This market is destroying any remaining notion that the stock market is equivalent to the economy. Banks are shedding bankers, real estate is really scary, and retailers are turning tail. Commodities are weak, gold is not rallying, and employment prospects are looking weaker. The markets just don't reflect a landing, hard or soft, judging by the lagging cyclical participation. In the meantime, Artificial Intelligence is the sole narrative driving this market higher as the deterioration in the real (old?) economy accelerates. Is it really a bull market if the economy doesn't reflect it?


Yes, but not the one I want to see. I yearn for one that is based on a post-tightening monetary expansion phase with broadening participation from diverse sectors of the global economy. That is nowhere in sight. The bond market has cemented its 'Fed is done' call, and with its Dimon Bottom firmly in place, all that is left is for the long and variable lags of monetary tightening to play out. A hard landing is still possible, but you wouldn't know it by looking at the rising stock market averages. Forget oils, banks, airlines, and Walmart, - NVDA and MSFT to the moon!


Will the 2%+ real yield level still offered by long-dated bonds stop this Fomo-driven re-risking in its tracks? Won't the reversal in bonds actually prevent the Fed from cementing the yield pivot with a flatter curve by lowering rates? And what about the further inversion to the curve that we have seen this past 10 days? Shouldn't that perpetuate the consumer suppression we have been experiencing?


We shall see, but in the meantime, forget all the non-confirmations, there is momentum to chase.


Apple is a case. in point. Their core business has slowed, not least due to the China factor. But the quality of their balance sheet, the wide moat of their product ecosystem, and their return of capital perpetual motion machine means the stock is being rewarded for these attributes with an expanding valuation premium to the market. The same with AMZN, META, and GOOGL.


TSLA has been left behind. Its once venerated, now vilified, owner has jumped headfirst into a self-made ideological dumpster fire stoked by his increasingly paranoid beliefs. His gaslighting and recriminatory legal efforts involving Twitter could present an existential threat to Tesla as a brand. Who knew lighting $46 billion dollars of personal wealth on fire could have repercussions on your reputation? But I digress.

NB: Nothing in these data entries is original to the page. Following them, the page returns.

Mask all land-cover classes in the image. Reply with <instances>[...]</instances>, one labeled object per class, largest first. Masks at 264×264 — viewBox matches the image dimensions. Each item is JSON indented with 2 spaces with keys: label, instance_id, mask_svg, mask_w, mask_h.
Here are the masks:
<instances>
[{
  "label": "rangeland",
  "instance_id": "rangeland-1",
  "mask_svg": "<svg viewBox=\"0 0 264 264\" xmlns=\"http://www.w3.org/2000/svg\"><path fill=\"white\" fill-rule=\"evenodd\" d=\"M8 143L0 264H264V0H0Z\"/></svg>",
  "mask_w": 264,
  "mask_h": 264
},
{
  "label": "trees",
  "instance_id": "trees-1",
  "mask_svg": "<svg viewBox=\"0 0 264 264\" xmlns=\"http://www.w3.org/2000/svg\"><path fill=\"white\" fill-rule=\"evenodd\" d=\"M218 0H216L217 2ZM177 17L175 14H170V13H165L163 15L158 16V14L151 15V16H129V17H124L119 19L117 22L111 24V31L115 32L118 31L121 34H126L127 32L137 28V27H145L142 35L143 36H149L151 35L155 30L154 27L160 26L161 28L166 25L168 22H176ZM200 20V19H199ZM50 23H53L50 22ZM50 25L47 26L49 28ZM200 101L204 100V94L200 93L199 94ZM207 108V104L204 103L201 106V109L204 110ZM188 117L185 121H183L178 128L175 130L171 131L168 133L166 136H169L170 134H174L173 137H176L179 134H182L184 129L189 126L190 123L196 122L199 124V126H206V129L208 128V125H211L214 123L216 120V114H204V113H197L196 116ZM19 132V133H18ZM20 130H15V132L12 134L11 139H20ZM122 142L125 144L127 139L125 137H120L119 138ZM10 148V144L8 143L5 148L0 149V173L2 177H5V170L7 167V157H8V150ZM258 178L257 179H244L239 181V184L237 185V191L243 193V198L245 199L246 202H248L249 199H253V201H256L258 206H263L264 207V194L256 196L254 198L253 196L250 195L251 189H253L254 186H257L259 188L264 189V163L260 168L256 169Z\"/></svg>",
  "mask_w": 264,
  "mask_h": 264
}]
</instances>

Replacements such as AVGO, NFLX, or BRK-B may suffice, but the Magnificent Seven label is just a convenient sobriquet that reflects the scarcity of growth opportunities in the broader market.


Quality, as a stock factor, is still the leadership. Sadly, there isn't enough to go around. This has generated the 'Magnificent Seven' mania we are now experiencing. However, the lack of diversification offered by the broad averages is of no concern in an investment world dominated by passive flows.


We may be able to blow the 'all clear' on bonds but there is no way to tell if this extends to the economy generally and, by extension, wide swaths of the stock market. This could still end badly should the Fed's intransigence create sudden weakness in the labour market. Post the currently positive seasonality of retail spending, we may just see such a development.


Without a Fed permission slip, there is still a risk of this economy being caught in the hall and being sent to the principal's office. Nothing artificial about that.


Risk Model: 4/5 - Risk On


This week has seen the overbought market stay overbought, due to the positive vibe of a docile bond market that in turn supports growth stocks. The sudden burst of optimism in the copper markets is welcome but suspicious at the same time. Is it because of a weak dollar, supply shocks in Panama, or the developer stimulus announcements from Beijing? All three I guess, but it isn't because the economy is about to turn higher in my view. But I will take it. Any support for the 'landing' part of the soft landing scenario is welcome. Watch out for bonds to suddenly lose their short-squeeze-induced bid if this persists.


Perhaps it is the same kind of head-fake we saw in the summer, but it's too early to tell. The Fed is still pinned down by the conflicting nature of this unusual economy. They are still likely to stay glued to the brake pedal for now which tilts the scenario towards a harder outcome that consensus wants to believe. Yes, I still believe in the predictive power of the inverted yield curve, despite the duration of the lag this cycle. The message it is currently giving doesn't support a reversal of equity leadership towards the real economy stocks just yet.